2) I’m fairly careful with my email. Others aren’t. Most of the spam I get is linked to the wrong address. Those should also be bounces. Because I get mail for all dot variants, I get a multiplied amount of spam compared to just my version.

3) I’m pretty sure a dodgy money making racket is to sign people up via affiliate programs in the hope some of those get added. I see this in a huge amount of random email lists, products etc. I’d say 80% minimum of those use the no-dot version. The problem is that 80% I shouldn’t have to put up with. The people doing this are just being lists of addresses and firing them at anything that works. They aren’t targeting me, they’re just using the strings they’ve harvested. So they don’t know about the version I use.

The Microsoft issue pushed me over the edge. I’m now going to trash that entire set of problem for my own (selfish) purposes by filtering it out. The people being harmed are those whose contacts mis-type addresses and now eg invites to funerals will go to trash.


The optional dots would seem to be irrelevant. You seem to be asking that all email sent to your address, but not intended for you, to be bounced. An email address can only be validated (as in "Is this an email address?") by trying to send mail to it. Assuming the mail is deliverable, there is literally no way for the sender or any mail server involved to know whether the address on the message has anything to do with any person who has access to the contents of that mailbox.
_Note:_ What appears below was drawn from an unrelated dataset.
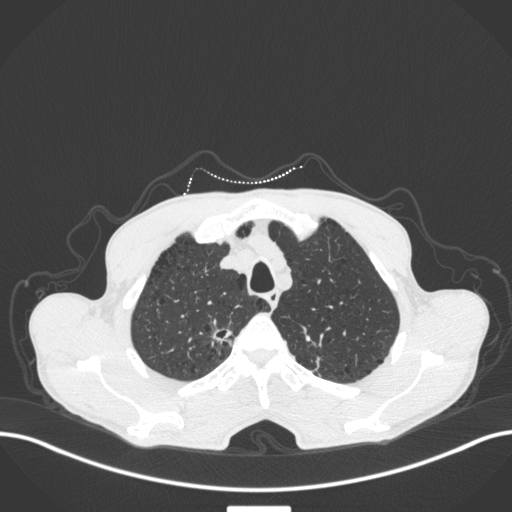
Chest CT, one axial slice; slice 360 of 445 in the series (ordered by position); 120 kVp; lung window (W 1500 / L -600 HU); 512 × 512 image matrix. Male patient, age 70 years. Case-level facts recorded for this patient, not image findings: clinical TNM (as recorded): T1a N0 M0.
Outlined on this slice (rectangle marked by the reading radiologist):
- lung tumour (recorded histology: adenocarcinoma): bounding box <204,316,234,352> (left, top, right, bottom; pixels)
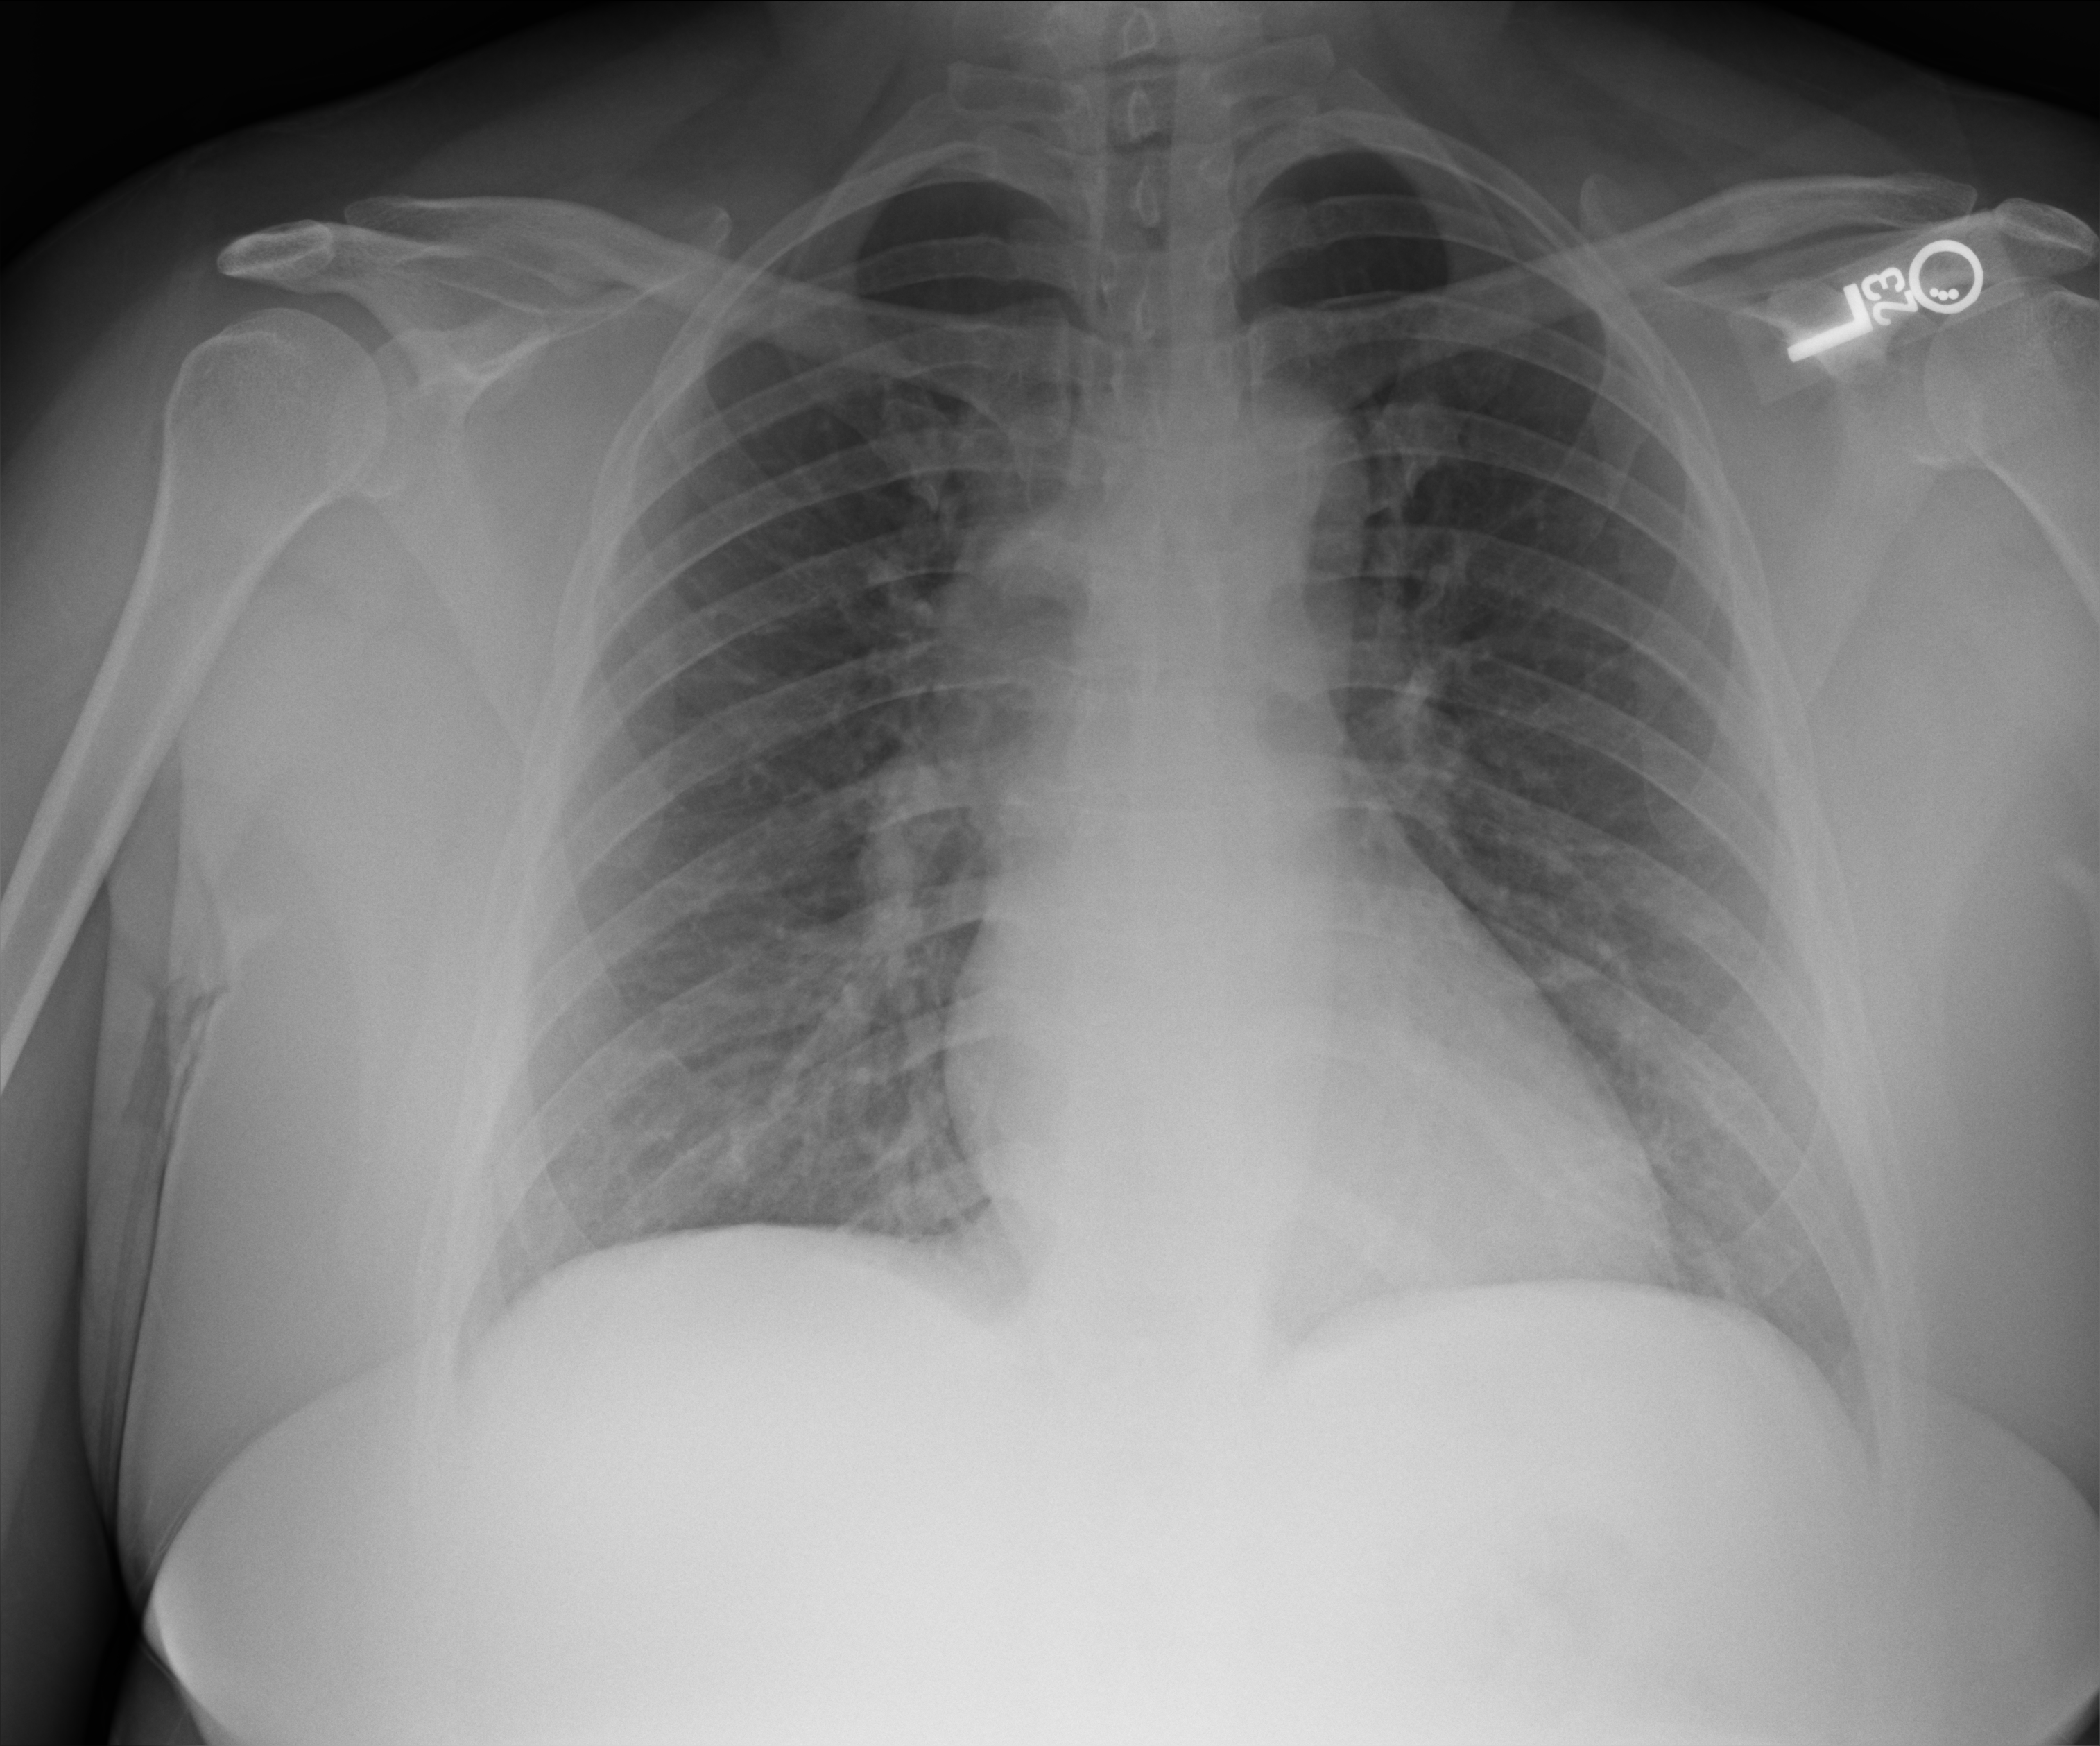
Portable chest radiograph; anteroposterior (AP) projection. Female patient hospitalised with COVID-19, age 18–59 years.
From the hospital-stay record, not from the radiograph (when in the stay this image was taken is not recorded): admitted to intensive care during this hospital stay: no; length of hospital stay: 1 day; diabetes (admission record): no.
The only possible way that I know of to provide feedback is to send a reply to the sending address. Perhaps you're asking for an addition to the email system so that a recipient can "click a button" to generate at the protocol level a response from your mail server like "errNum% - Wrong recipient. Undeliverable as addressed."?


No, I want all mail that doesn’t use the email address I chose, which is “fred.flintstone@gmail” to be blocked as it would be on any other mail platform. I want gmail to act like any other mail provider, no dot innovation because I don’t want it. I’ve had this address since 2005. That’s a long time to learn about the benefits and costs.
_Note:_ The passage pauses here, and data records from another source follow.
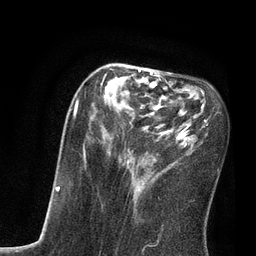
Breast MRI, one axial slice; position 30 of 80 along the scan axis; cropped to one breast; dynamic contrast-enhanced series, time point 2 of 7 at this slice position (early post-contrast); 3 T; TE 2.1 ms, TR 4.7 ms; 2 mm slice thickness; 256 × 256 image matrix, field of view 170 × 170 mm. Female patient.
Annotated regions visible in this slice (semi-automatically segmented with operator editing):
- enhancing-tissue mask used for the functional tumour volume (all voxels passing the contrast-enhancement thresholds inside the analysis volume; usually the tumour): bounding box (x1, y1, x2, y2) in pixels: (74, 69, 208, 212)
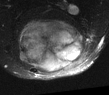
MRI of an extremity soft-tissue mass, one axial slice; slice 29 of 52 in the series (ordered by position); T2-weighted fat-saturated; MR volume resampled by the dataset authors to the PET/CT grid (not the native acquisition matrix); 109 × 95 image matrix, field of view 106 × 93 mm. Male patient. From the clinical record (not read from this slice): histological type: synovial sarcoma; site of the primary tumour: left poplietal fossa.
Annotated regions visible in this slice (expert contour drawn on MRI and transferred to this co-registered scan by the dataset authors):
- gross tumour volume (mass): bounding box <17,19,86,71> (left, top, right, bottom; pixels)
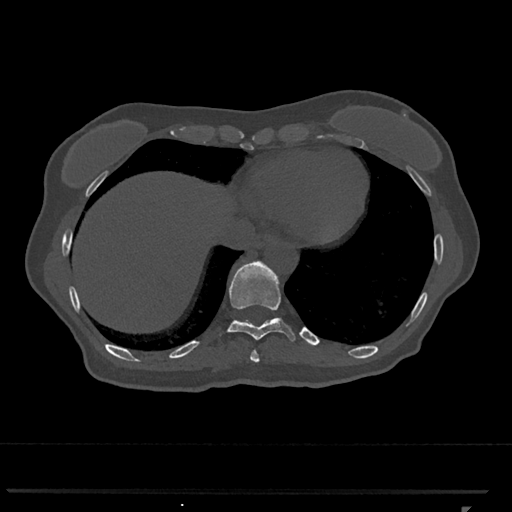
CT including the spine, one axial slice. Reconstruction kernel Br40s/3. Bone window (W 1800 / L 400 HU). 512 × 512 image matrix, field of view 380 × 380 mm. Patient: female, 62 years. Case-level facts recorded for this patient, not image findings: primary cancer: renal.
Annotated regions visible in this slice (semi-automatic segmentation, software-assisted and operator-edited):
- T10 vertebra: bounding box <227,261,296,341> (left, top, right, bottom; pixels)
- T9 vertebra: <250,350,260,362>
Rule: for any email address variant that is not what the user selected, reply with “550 no such user here”.

Instant reduction in both spam and mistyped emails. Instant feedback to sender.
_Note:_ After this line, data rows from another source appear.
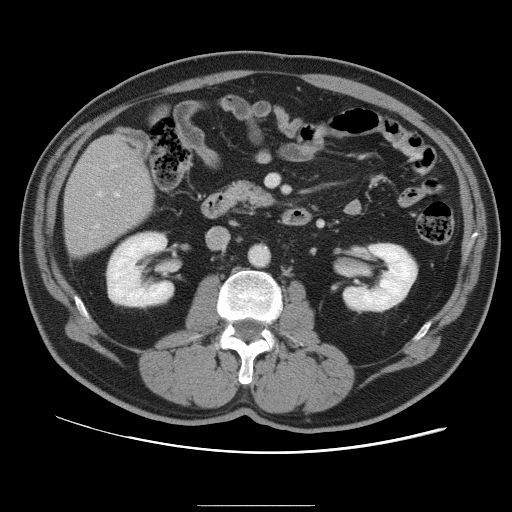
Contrast-enhanced abdominal CT, one axial slice. Slice 35 of 105 in the series (ordered by position). 120 kVp. Intravenous contrast given. Soft-tissue window (W 400 / L 40 HU). 5 mm slice thickness. 512 × 512 image matrix, field of view 399 × 399 mm. From the clinical record (not read from this slice): patient: male, age 55 years at operation; diagnosis: colorectal cancer liver metastases, imaged before liver resection; multiple liver metastases: yes; largest metastasis: 3 cm.
Annotated regions visible in this slice (outlined manually by an expert reader):
- hepatic veins: bounding box (x1, y1, x2, y2) in pixels: (96, 193, 120, 227)
- liver: (64, 137, 153, 255)
- planned liver remnant (the part of the liver to remain after resection): (64, 137, 153, 237)
- portal vein (with intrahepatic branches): (97, 165, 117, 197)
- liver metastasis: (72, 247, 84, 253)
also, consider the reduction in wrongly sent emails whereby user1 has

fred.flintstone@gmail

and user2 has

fredflintstone@gmail

forgetting a dot is far more likely than someone missing an entire word out of an email address.

The dot policy forces email addresses to be more unique across multiple users and thus would reduce emails being received by the wrong person.


If they forgot a dot and received a "no such mailbox", they'd check and fix it.

Some data, sans opinion: I checked my trash this morning after clearing it out. Total messages in trash: 47. Trashed messages linked to the "fredflintstone" variant: 40, all of them spam. The other 7 are all real messages I've just deleted after reading, none of them are spam.


> If they forgot a dot and received a "no such mailbox", they'd check and fix it.

why would they? do you think another person would not register fredflintstone@gmail and another user could register fred.flint.stone and another user fred.flints.tone

then you have lots of people using email addresses that are the same if the end user excludes the easily forgettable punctuation marks.

Your anecdote about one person who keeps giving your email address out does not mean that Googles dot policy is bad.

I can't expand any further on what I've already said so I'm going to leave the discussion


Two things can be true at the same time:

1 only one person can own all variations

2 that person can choose to have all other variations except the selected one, blocked. Make it a checkbox. Done.